**TASK:**
Find every line below that contains the string "como" and copy each of those lines. Case counts.

================================

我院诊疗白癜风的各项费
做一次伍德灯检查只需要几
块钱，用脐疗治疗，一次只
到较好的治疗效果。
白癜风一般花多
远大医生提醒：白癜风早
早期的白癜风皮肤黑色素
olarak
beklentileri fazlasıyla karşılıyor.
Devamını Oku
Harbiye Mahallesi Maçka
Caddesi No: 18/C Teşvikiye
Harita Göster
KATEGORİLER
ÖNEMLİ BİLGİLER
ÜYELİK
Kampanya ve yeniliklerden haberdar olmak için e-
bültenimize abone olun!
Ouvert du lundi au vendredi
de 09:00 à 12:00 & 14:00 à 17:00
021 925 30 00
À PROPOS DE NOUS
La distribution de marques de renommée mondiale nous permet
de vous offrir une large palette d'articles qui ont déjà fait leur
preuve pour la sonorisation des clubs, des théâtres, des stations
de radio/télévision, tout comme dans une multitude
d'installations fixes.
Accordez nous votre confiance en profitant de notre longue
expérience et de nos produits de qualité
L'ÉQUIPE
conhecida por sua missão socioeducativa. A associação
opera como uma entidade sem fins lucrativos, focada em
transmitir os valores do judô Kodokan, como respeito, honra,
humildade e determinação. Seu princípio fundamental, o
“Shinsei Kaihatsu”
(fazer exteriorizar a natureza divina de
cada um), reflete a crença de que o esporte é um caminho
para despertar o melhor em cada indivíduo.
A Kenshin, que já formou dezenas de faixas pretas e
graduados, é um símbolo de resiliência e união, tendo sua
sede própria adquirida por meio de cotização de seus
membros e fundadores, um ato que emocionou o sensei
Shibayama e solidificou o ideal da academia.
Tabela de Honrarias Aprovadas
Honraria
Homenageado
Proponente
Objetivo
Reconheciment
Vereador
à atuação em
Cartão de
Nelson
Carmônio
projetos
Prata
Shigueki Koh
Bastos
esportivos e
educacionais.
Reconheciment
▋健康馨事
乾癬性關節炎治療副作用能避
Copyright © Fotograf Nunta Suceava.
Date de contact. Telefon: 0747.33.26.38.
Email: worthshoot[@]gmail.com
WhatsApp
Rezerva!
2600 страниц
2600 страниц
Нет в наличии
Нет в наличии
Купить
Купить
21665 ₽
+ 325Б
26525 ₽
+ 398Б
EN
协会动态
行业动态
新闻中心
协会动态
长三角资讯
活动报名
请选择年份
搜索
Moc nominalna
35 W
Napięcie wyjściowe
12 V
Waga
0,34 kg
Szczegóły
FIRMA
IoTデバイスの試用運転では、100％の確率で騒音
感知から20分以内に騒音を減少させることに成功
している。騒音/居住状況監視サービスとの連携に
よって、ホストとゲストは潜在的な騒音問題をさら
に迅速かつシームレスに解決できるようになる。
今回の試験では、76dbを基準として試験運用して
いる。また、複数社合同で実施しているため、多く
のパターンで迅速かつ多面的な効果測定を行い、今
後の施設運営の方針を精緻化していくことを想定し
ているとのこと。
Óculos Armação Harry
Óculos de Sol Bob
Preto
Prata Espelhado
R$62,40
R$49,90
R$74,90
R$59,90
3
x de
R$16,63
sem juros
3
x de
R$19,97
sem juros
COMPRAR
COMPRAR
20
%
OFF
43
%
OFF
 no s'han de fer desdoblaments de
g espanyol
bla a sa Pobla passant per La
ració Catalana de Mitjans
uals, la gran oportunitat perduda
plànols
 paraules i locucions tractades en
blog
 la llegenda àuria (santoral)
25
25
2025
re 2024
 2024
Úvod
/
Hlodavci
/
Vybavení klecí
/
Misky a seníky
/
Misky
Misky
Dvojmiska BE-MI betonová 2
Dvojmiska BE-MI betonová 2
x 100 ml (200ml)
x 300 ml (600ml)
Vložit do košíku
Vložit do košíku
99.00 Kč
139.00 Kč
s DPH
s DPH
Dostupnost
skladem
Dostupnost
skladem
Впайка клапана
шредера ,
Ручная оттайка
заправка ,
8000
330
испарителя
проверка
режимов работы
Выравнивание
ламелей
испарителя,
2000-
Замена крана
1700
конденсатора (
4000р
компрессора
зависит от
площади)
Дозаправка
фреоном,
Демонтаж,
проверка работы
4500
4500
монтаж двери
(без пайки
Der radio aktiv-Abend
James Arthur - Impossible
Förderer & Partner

================================

**YOUR SOLUTION:**
opera como uma entidade sem fins lucrativos, focada em
transmitir os valores do judô Kodokan, como respeito, honra,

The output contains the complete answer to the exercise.